Wyspa Devon w Kanadzie to swoisty Mars na Ziemi
Można mieć własnego Marsa nie ruszając się z Ziemi. Wyspa Devon znajdująca się w Kanadzie przypomina krajobraz znany z Czerwonej Planety.
Wyspa Devon w Kanadzie przypomina powierzchnię Czerwonej Planety, którą znamy ze zdjęć łazików oraz sond wysyłanych przez NASA. Niektóre teorie spiskowe, które pojawiły się w internecie wskazują na to, iż Amerykańska Agencja Kosmiczna nie wykonała swoich nowych zdjęć na Marsie, ale zrobiła je na terenie Kanady. Na wyspie Devon znajdziemy bowiem krajobraz, który łudząco przypomina powierzchnię Marsa. Na wyspie znajduje się także mnóstwo skał oraz wzgórz posiadających charakterystyczne, rdzawe zabarwienie.
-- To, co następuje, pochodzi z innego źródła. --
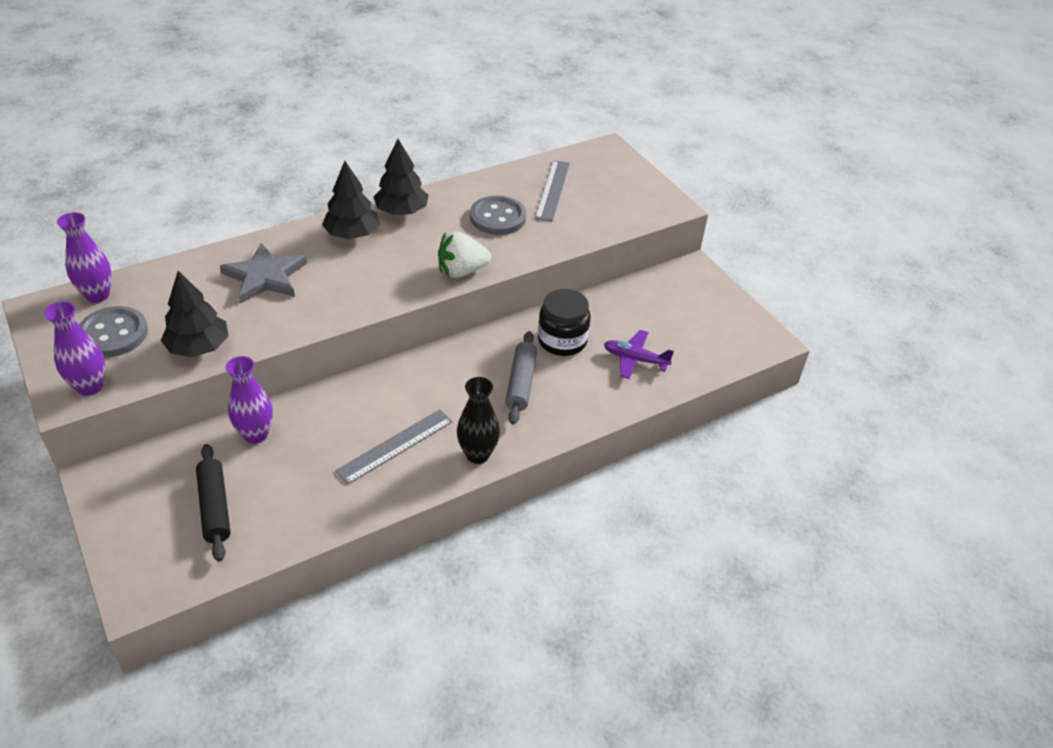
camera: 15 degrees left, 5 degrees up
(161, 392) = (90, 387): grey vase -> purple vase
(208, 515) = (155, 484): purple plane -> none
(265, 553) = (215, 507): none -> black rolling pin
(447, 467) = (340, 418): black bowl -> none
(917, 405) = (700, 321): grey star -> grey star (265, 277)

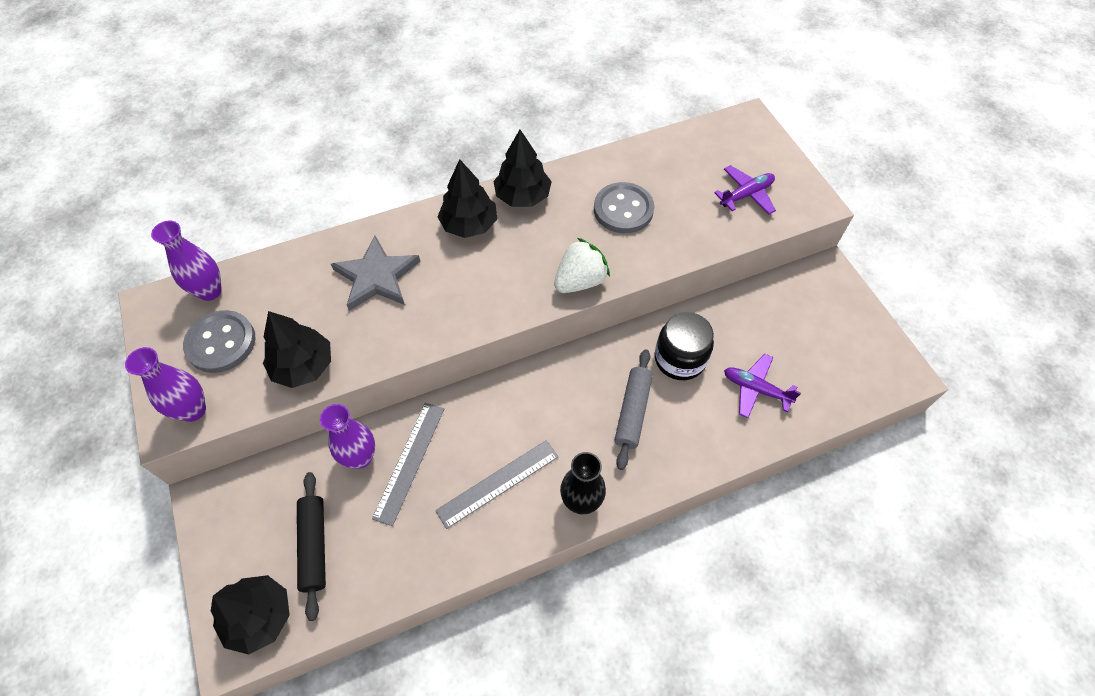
camera: 10 degrees right, 15 degrees up
(163, 567) = (259, 616): none -> black tree
(462, 271) = (580, 281): white strawberry -> white strawberry turned 150 degrees clockwise
(553, 190) = (685, 175): grey ruler -> grey ruler (409, 461)
(610, 203) = (746, 195): none -> purple plane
Devon to wyspa, która znajduje się w Archipelagu Arktycznym i pozostaje miejscem niezamieszkanym do tej pory przez człowieka.
Zwolennicy teorii płaskiej Ziemi twierdzą także, iż to właśnie na terenie wyspy należącej do Kanady powstają wszystkie materiały multimedialne, którymi NASA dzieli się w ostatnich latach ze światem. Sytuacji sprzyja fakt, iż Devon posiada krater uderzeniowy, którzy łudząco przypomina podobne miejsce znajdujące się na Marsie. Badacze kosmosu w ostatnich latach stworzyli na wyspie Devon specjalną bazę, w której testowali łaziki oraz skafandry kosmiczne przeznaczone dla astronautów. Całość może wyglądać komicznie, jednak dobrodziejstwo wyspy Devon pozwala na skuteczniejsze sprawdzenie sprzętu przed wysłaniem go w kosmos.
Syn polskiej legendy pracuje w NASA - zdradza sekrety marsjańskich misji
Faktycznie, Devon łudząco przypomina Marsa, jednak teorie spiskowe jest już ciężko uwierzyć.